Ransom D'Souza, a GlaxoSmithKline (GSK) India spokesperson, said "our sales representatives are not permitted to perform tests on patients in India" and added that GSK "at no point in time" has "sought prescriptions from (healthcare professionals) in reciprocation and that last year the company removed individual sales targets for its representatives."
However, Pinaki Dutt, a GSK sales representative from West Bengal told Joelving in 2013 that he and his colleagues were required by 'company policy' to do blood sugar tests at health camps.

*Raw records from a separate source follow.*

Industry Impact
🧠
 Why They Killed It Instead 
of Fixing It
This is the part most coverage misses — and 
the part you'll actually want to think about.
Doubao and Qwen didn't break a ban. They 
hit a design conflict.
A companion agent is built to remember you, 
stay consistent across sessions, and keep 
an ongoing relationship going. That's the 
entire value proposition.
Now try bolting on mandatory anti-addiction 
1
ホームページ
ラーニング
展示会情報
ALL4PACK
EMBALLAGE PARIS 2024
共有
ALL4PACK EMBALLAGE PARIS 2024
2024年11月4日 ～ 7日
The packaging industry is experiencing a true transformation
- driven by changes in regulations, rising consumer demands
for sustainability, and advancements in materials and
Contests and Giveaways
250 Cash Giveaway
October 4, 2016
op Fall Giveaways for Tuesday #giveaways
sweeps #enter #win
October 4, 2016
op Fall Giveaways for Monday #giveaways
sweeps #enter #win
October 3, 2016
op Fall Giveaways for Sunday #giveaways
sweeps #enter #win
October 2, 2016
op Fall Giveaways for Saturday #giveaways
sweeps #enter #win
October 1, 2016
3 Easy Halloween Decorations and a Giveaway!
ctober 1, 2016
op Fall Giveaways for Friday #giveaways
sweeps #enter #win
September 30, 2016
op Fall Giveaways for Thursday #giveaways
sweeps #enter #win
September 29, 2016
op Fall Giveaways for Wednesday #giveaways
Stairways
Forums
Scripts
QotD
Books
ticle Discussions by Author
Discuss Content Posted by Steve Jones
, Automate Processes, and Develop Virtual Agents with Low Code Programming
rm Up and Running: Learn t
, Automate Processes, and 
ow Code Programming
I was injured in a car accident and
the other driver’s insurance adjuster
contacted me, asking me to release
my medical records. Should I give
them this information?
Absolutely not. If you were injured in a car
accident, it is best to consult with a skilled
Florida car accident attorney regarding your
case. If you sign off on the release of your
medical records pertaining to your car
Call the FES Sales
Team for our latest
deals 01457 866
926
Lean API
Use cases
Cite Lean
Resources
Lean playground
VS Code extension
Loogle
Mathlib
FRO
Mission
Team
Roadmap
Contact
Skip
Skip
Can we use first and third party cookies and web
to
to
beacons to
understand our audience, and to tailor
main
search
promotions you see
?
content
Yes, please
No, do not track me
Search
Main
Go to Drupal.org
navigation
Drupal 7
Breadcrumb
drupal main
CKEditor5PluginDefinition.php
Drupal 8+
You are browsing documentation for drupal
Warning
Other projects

The Indian subsidiaries of Abbott Laboratories have been particularly active in the push for screening, claimed Joelving, with each of the company's business divisions organising health camps.
In 2011 alone, the company said that it screened more than 240,000 people for thyroid disorders. Meanwhile, sales of its flagship product Thyronorm (thyroxine) raced ahead of cheaper competitors in India, the report said.
"Health camps must not be supported in exchange for an explicit or implicit understanding to purchase, order, recommend, prescribe or provide favourable treatment to any Abbott products," Abbott officials told The BMJ.
However, an Abbott representative who does screening at diabetes camps said that these services have nothing to do with charity.
"The only objective is the business transaction," said the representative, who spoke on condition of anonymity.